Global stocks chalked their worst decline since February last week as lackluster manufacturing economic data from major world economies rekindled fears of an economic slowdown. China trade data released Sunday also missed analyst expectations.

In other markets across the region, Singapore's Straits Times and Thailand's SET index slipped 0.9% and 0.18%.  Indonesia's Jakarta Stock Exchange Composite rose 0.29%, while Philippine's PSE Composite index advanced 2.62% as markets reopened after the Election Day holiday cheering the likelihood that Davao City Mayor Rodrigo Duterte will become the country's next president.

Japan's Nikkei 225 rose 2.15%, outpacing other Asian markets, as intervention fears weakened the yen. China's Shanghai Composite eked out a 0.04% gain.  South Korea's KOSPI advanced 0.6%, while Hong Kong's Hang Seng gained 0.43%.

On the KLCI, 15 of the 30 constituents ended higher Tuesday, while one ended unchanged. Overall advancing issues outnumbered declining ones 427 to 362.

Foreign investors were net sellers of the Malaysia' shares on Monday with a net outflow of 86.7 million ringgit ($21.5 million). These investors have withdrawn over 1 billion ringgit from the nation's equity markets in the last two weeks. For the year, net foreign inflows now stand at 5.24 billion ringgit.

Petronas Chemicals rose 5.07% to 6.42 ringgit. The integrated chemical producer had slipped 9% in the last five sessions in the lead up to its first quarter earnings. Late yesterday, it reported a 2% slide in March quarter net profit, primarily on account of the higher effective tax rate.

"For the group's 2QFY16 outlook, product prices are expected to improve as crude oil prices have increased 18% to $44 per barrel since the beginning of April this year," said Alex Goh, an analyst with AmInvestment Bank.

Alex has a hold rating on the stock with a target price of 6.36 ringgit.

MISC recovered from yesterday's 13% slump on disappointing core first-quarter earnings and weak outlook, advancing 4.83% to 7.6 ringgit.  Late Monday, the shipping major said it entered into an agreement to sell its entire stake in MISC Integrated Logistics for 257.2 million ringgit.

"We are positive on the disposal, given MISC would be able to better use its resources and concentrate on its core business segment," said Daniel Wong, an analyst at Hong Leong Investment Bank. Daniel retained his 'neutral' rating on the stock with a target price of 9.50 ringgit.

Maxis advanced 2.23% to 5.49 ringgit. Until Monday, the mobile operator shed almost 10% since its first quarter earnings announcement late April.

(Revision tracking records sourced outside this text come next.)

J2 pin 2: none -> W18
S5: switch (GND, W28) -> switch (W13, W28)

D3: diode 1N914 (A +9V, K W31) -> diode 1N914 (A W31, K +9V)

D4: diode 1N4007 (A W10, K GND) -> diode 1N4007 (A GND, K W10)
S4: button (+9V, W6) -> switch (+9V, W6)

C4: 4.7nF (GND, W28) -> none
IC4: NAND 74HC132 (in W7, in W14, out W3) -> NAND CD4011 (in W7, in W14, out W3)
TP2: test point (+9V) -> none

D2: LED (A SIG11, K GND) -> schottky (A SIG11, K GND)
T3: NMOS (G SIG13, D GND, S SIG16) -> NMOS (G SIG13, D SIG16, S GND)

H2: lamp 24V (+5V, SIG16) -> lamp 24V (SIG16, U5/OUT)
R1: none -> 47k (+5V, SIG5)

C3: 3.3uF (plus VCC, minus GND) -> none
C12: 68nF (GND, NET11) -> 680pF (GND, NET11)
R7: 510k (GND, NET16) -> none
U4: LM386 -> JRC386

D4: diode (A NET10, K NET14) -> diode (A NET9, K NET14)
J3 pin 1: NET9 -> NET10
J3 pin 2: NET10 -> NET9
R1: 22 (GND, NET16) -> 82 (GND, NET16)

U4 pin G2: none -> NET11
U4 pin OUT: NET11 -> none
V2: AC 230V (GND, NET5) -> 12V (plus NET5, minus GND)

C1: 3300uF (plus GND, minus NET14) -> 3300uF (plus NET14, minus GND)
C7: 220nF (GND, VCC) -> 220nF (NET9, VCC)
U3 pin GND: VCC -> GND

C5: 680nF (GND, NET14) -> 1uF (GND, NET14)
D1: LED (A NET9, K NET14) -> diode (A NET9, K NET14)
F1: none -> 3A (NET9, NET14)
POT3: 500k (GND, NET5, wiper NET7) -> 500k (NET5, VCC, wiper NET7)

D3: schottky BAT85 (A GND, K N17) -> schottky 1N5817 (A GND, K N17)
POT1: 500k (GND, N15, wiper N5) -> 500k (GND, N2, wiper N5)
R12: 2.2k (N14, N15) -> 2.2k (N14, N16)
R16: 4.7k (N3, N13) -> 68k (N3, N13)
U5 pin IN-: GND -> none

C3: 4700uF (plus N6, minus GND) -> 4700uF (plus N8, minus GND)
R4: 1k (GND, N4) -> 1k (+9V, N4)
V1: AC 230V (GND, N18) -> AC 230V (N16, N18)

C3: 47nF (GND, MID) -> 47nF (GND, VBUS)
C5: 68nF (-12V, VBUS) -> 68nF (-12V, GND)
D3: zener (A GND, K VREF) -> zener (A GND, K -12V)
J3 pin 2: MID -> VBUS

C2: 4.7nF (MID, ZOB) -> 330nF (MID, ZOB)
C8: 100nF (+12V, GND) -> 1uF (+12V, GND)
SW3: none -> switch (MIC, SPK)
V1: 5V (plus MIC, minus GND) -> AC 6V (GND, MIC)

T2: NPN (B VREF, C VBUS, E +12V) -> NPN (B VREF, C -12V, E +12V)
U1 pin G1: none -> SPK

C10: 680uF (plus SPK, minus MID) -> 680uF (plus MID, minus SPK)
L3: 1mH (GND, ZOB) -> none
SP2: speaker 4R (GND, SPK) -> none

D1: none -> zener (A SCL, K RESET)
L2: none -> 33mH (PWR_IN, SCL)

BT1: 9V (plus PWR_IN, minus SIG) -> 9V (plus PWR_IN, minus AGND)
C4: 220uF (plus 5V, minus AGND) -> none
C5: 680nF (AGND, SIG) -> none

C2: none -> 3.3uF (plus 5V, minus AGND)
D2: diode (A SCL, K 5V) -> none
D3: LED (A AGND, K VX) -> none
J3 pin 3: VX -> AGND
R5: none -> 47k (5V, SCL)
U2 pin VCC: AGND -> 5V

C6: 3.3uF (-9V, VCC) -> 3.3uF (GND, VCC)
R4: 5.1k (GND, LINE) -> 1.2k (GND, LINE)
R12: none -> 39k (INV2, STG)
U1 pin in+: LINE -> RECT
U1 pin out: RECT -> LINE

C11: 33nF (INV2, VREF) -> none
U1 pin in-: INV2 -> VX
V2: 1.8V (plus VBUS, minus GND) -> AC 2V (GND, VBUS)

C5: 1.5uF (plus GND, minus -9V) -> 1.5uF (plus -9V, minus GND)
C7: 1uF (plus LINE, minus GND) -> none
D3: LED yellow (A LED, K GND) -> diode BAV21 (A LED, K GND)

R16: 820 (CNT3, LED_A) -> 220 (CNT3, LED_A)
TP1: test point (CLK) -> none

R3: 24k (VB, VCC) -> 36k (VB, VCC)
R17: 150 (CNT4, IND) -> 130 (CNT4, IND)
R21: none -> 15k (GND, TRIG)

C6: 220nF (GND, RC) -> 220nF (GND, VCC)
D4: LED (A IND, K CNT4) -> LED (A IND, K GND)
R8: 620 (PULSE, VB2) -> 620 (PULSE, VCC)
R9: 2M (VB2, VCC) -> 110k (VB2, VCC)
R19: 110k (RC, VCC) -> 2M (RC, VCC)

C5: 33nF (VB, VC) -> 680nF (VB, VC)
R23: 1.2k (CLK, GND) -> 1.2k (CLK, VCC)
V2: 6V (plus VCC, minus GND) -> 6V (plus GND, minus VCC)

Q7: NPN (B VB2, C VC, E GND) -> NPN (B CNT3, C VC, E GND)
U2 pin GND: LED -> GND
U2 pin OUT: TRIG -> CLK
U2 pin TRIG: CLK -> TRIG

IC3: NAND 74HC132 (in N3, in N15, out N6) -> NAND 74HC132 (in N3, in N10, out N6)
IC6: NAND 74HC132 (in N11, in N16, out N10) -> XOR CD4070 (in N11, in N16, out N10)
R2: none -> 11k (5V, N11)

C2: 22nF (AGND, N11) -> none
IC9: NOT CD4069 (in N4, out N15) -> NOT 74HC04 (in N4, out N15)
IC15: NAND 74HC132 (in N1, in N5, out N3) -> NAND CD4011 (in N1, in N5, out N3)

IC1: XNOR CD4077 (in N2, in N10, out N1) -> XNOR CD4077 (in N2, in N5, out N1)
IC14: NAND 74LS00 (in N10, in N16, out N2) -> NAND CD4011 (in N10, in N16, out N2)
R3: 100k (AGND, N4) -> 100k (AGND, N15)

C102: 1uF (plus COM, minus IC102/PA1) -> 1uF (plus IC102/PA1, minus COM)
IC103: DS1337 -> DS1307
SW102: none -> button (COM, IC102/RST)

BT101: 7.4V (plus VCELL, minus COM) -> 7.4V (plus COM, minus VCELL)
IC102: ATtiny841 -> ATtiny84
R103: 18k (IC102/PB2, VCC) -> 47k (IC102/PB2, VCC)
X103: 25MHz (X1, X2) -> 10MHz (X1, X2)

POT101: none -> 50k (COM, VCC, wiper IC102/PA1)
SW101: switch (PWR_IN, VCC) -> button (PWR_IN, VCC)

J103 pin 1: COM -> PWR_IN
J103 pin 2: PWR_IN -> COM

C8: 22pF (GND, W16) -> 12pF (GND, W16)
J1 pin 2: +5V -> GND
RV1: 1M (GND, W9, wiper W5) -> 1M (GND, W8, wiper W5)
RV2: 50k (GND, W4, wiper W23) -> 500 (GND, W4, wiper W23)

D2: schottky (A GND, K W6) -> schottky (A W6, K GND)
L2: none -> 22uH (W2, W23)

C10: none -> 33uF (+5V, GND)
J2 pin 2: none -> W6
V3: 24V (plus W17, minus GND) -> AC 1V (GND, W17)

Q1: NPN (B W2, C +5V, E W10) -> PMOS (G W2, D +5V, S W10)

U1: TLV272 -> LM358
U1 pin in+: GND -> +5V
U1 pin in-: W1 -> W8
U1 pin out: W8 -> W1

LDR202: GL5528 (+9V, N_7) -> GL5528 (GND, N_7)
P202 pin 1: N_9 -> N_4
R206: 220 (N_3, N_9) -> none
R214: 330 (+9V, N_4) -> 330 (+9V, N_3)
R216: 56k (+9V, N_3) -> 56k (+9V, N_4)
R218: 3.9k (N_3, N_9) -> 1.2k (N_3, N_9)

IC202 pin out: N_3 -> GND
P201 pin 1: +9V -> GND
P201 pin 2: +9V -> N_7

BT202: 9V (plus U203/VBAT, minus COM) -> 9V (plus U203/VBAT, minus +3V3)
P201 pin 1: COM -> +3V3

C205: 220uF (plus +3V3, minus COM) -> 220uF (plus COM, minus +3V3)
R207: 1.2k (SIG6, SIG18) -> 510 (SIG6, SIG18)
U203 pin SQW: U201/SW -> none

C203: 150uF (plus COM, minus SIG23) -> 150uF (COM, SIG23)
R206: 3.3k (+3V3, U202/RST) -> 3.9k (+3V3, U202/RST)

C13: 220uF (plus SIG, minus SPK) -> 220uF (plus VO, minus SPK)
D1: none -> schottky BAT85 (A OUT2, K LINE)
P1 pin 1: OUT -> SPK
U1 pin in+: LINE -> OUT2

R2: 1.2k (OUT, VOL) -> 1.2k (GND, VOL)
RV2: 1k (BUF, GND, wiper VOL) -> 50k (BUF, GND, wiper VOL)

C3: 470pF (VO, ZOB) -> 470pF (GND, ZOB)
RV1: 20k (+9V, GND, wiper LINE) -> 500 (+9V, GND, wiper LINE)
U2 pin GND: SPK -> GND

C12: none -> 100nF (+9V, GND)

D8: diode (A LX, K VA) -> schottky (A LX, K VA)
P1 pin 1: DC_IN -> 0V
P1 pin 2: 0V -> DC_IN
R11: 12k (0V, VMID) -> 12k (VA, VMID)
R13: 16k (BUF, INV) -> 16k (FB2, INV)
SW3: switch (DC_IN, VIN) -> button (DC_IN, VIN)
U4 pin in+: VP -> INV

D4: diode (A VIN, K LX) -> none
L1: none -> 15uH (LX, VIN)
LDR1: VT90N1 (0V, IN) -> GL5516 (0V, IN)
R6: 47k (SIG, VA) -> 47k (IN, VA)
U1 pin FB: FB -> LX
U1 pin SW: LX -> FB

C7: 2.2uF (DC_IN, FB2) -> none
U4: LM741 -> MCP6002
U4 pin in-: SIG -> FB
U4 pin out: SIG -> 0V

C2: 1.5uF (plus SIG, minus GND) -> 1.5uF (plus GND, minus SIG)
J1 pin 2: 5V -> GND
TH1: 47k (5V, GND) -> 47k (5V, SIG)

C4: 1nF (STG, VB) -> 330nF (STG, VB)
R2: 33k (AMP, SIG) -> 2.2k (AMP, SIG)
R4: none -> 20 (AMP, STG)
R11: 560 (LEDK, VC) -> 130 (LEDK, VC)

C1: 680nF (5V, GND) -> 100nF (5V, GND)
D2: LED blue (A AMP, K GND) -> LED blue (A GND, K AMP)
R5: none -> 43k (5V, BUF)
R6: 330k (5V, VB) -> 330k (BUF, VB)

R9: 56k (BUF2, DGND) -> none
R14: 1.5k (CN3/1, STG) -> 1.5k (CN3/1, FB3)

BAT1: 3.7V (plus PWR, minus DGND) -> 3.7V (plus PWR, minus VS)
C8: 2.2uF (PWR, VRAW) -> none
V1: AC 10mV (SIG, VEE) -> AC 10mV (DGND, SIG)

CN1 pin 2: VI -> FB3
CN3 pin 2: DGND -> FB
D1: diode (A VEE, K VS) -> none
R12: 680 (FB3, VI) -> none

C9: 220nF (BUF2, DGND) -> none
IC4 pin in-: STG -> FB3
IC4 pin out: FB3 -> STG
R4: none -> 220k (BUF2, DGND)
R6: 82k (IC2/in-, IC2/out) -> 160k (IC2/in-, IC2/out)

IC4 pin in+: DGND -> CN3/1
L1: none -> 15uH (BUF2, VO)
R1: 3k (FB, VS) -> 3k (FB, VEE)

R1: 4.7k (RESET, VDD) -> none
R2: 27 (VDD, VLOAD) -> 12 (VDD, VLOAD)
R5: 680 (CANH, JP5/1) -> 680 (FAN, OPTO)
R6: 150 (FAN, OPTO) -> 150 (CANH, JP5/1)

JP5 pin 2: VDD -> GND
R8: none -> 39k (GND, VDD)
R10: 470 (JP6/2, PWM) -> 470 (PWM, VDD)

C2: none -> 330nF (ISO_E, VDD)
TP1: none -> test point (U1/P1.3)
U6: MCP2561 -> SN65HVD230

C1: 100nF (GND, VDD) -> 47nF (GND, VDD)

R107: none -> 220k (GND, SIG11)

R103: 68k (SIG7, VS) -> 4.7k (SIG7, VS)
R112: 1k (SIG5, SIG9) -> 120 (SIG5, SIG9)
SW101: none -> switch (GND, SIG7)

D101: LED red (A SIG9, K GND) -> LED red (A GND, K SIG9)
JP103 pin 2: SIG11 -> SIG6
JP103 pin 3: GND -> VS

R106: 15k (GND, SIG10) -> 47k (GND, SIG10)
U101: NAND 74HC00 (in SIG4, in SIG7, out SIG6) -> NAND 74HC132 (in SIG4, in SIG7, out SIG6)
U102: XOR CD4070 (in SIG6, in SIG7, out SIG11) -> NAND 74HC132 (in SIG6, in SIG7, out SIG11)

Tenaga Nasional led losses on the KLCI Tuesday, sliding 1.27% to 13.94 ringgit after utility major said it will buy a 30% stake India's GMR Energy for $300 million (1.2 billion ringgit) in cash.

Despite the slide in shares, Max Koh of AmInvestment Bank said he is "positive on the move although earnings contribution may be minimal at this juncture."

SapuraKencana Petroleum fell 1.25% to 1.58 ringgit, tracking a near 4% overnight slump in crude oil prices. The benchmark Brent crude oil contract was last trading up 1.74% at $44.39 per barrel.

UMW Holdings slipped 0.96% to 6.18 ringgit, extending Monday's over 1% slide. The auto-making conglomerate is down over 21% this year.